*SELECTED PASSAGE*
━━━━━━━━━━━━━━━━
1. Field of the Invention
The invention relates to an instrument for cutting and otherwise shaping donor bone for custom fit as spacer implants for spinal fusions in the human spine as a replacement for one or more intervertebral discs in the cervical, thoracic or lumbar spines.
2. Discussion of the Prior Art
When intervertebral discs in the lumbar of humans become injured, degenerated, or diseased, a preferred treatment is to remove the damaged disc and implant in its place a spacer customly constructed from donor bone to facilitate bony fusion by bone growth between adjacent vertebra. Typically the damaged intervertebral disc is removed and bone graft material is packed in the intervertebral space. Such spinal fusions are becoming evermore commonly preformed and the trend is for the procedure to become more complicated involving more and more instrumentation and implants of various sorts and sizes to aide in the fusion construct. Spacer implants are pre-manufactured from donor bone and come in an extremely large variety of shapes and sizes and they are designed according to the vendor's philosophy, not the doctor's philosophy, regarding how the particular implant aides in the construct and fusion process. In addition, these pre-manufactured implants are becoming extremely expensive.
These pre-machined spacer implants are machined by the surgical supply vendors to exact dimensions and packaged according to size of the implant. At the time of surgery, the physician determines the size of the implant required to adequately fill the space to be fused, and a pair of appropriately sized implants are selected and opened. As a present day example, a one level lumbar fusion, utilizing posterior lumbar inter-body fusion implants (PLIF) costs approximately $4,000.00 U.S. Dollars for the PLIF implants alone. For each additional level which is fused, this cost is multiplied. For example a two level fusion implant costs $8,000.00. Over the last decade, greater financial restraints have been placed on hospitals, and subsequently on physicians performing these procedures and surgical implant vendors for lower cost options. Presently no such options are available. In addition, the surgeon has no input or choice in selecting the particular design of the spacer implant to provide a good custom fit.
Recently there has also been pressure to produce biologically conductive PLIF bony implants since the body will eventually assimilate the PLIF material and the PLIF implant does not interfere with follow-up radiographs as do metal implants. The implants need to be formed with exact precision and be exactly reproducible so that there will exist a well formed pair of PLIF implants. It is therefore an object of the present invention to permit the surgeon, himself or herself, to fabricate such donor bone implants quickly within the operating room to exact custom dimensions while the operative case is ongoing.
━━━━━━━━━━━━━━━━
*SET OF TASKS*
(1) Do the following statements agree with the patent text on donor bone spacer implants? For each, answer yes or no and quote the words of the text that decide it.
(a) For a one level lumbar fusion, the PLIF implants alone cost about $4,000.00.
(b) The surgeon can choose the design of a pre-manufactured spacer implant.
(c) Metal implants do not interfere with follow-up radiographs.
(2) List every region of the spine that the field of the invention in the patent text on donor bone spacer implants names.
(3) From the patent text on donor bone spacer implants, print everything from "1. Field of" down to "or lumbar spines.".
━━━━━━━━━━━━━━━━
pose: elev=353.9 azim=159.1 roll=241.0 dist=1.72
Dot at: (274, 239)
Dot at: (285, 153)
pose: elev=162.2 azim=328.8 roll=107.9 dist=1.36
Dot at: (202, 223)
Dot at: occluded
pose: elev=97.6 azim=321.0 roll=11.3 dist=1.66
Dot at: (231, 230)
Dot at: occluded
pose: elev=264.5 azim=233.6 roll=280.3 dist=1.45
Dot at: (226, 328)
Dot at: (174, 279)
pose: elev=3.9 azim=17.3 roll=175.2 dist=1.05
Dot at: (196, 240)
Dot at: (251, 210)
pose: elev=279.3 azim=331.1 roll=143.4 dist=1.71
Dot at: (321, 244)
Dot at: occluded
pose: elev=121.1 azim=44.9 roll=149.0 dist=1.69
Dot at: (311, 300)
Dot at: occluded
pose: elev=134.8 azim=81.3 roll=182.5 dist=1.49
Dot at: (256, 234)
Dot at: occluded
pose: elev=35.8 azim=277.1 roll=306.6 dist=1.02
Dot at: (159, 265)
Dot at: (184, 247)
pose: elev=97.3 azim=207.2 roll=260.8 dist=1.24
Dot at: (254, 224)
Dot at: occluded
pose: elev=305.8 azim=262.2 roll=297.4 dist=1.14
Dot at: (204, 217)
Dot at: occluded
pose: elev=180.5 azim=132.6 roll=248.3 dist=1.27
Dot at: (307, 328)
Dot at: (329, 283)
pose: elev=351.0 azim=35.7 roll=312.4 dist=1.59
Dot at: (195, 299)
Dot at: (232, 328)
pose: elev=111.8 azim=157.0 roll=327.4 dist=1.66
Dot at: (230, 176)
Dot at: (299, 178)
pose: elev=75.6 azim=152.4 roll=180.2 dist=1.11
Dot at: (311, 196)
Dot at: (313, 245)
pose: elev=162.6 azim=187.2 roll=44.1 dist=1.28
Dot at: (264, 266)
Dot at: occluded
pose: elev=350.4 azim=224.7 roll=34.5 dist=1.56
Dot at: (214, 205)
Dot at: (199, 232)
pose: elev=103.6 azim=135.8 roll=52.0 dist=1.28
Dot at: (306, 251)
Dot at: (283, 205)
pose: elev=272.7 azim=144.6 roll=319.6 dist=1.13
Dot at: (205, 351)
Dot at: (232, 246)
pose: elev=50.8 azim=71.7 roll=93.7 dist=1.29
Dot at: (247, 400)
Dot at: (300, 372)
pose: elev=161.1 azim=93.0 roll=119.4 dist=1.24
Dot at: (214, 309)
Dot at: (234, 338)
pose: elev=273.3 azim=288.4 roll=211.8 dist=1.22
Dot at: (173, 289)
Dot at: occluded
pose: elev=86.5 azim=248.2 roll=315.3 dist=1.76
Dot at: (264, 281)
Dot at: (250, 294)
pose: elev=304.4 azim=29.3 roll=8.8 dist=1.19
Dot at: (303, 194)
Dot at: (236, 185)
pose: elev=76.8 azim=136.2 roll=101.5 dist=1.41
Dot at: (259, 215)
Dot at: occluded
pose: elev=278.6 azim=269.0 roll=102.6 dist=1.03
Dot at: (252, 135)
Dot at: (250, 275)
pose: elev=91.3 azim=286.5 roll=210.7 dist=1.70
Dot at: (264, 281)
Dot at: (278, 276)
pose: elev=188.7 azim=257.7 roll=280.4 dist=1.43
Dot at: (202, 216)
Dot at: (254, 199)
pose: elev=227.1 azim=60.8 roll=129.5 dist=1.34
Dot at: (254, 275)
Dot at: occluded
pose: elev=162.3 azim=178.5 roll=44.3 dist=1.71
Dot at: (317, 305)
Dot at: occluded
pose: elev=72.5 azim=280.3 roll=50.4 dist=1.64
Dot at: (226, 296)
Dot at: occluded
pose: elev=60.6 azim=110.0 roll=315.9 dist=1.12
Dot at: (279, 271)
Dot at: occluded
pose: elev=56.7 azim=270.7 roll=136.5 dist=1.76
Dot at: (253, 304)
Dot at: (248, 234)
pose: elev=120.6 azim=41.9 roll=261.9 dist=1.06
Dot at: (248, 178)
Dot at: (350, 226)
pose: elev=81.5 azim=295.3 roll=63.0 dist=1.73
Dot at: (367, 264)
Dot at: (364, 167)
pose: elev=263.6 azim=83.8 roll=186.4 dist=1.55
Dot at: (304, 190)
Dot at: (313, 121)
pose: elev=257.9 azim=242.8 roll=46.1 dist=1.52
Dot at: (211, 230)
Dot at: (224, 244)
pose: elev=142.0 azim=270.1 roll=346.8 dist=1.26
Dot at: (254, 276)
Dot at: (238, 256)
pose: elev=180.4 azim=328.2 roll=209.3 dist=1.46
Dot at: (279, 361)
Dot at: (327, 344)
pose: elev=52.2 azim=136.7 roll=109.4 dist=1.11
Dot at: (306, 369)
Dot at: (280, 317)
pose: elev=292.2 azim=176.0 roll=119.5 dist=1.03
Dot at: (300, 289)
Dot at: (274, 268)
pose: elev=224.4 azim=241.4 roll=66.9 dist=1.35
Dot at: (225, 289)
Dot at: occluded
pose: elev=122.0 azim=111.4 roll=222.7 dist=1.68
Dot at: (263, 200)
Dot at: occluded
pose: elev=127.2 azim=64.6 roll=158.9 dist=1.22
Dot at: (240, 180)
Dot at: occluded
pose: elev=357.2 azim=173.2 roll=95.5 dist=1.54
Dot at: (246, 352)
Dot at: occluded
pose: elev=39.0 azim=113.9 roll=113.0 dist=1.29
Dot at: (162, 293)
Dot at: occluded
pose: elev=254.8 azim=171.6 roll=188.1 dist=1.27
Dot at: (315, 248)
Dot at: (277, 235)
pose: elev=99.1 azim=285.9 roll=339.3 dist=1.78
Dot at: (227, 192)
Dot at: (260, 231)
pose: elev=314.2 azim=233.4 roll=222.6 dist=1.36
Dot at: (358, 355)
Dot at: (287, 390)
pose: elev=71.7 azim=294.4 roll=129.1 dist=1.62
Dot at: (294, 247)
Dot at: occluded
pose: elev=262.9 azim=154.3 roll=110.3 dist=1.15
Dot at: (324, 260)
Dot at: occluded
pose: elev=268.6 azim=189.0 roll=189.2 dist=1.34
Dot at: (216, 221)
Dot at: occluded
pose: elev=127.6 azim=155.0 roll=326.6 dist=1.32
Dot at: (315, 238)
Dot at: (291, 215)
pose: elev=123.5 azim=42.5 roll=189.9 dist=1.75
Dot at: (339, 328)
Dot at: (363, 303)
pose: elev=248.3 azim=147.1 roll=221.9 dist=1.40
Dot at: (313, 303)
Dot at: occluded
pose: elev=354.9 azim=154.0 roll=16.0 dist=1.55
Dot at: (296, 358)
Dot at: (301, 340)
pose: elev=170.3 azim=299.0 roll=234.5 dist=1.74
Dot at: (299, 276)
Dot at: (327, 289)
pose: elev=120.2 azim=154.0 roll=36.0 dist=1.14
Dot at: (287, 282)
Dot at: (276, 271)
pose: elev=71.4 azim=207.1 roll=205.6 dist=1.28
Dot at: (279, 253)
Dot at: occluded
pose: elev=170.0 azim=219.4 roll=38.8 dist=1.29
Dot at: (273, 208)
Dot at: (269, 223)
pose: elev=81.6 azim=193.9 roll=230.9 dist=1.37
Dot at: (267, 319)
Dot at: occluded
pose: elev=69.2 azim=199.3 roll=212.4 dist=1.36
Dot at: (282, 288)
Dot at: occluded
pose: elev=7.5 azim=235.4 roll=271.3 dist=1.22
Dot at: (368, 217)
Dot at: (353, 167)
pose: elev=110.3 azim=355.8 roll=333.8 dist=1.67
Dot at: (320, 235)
━━━━━━━━━━━━━━━━
*ANSWERS FOR THE TASKS*
(1)
(a) Yes: "a one level lumbar fusion, utilizing posterior lumbar inter-body fusion implants (PLIF) costs approximately $4,000.00 U.S. Dollars for the PLIF implants alone"
(b) No: "the surgeon has no input or choice in selecting the particular design of the spacer implant to provide a good custom fit"
(c) No: "the PLIF implant does not interfere with follow-up radiographs as do metal implants"

(2)
Cervical
Thoracic
Lumbar

(3)
1. Field of the Invention
The invention relates to an instrument for cutting and otherwise shaping donor bone for custom fit as spacer implants for spinal fusions in the human spine as a replacement for one or more intervertebral discs in the cervical, thoracic or lumbar spines.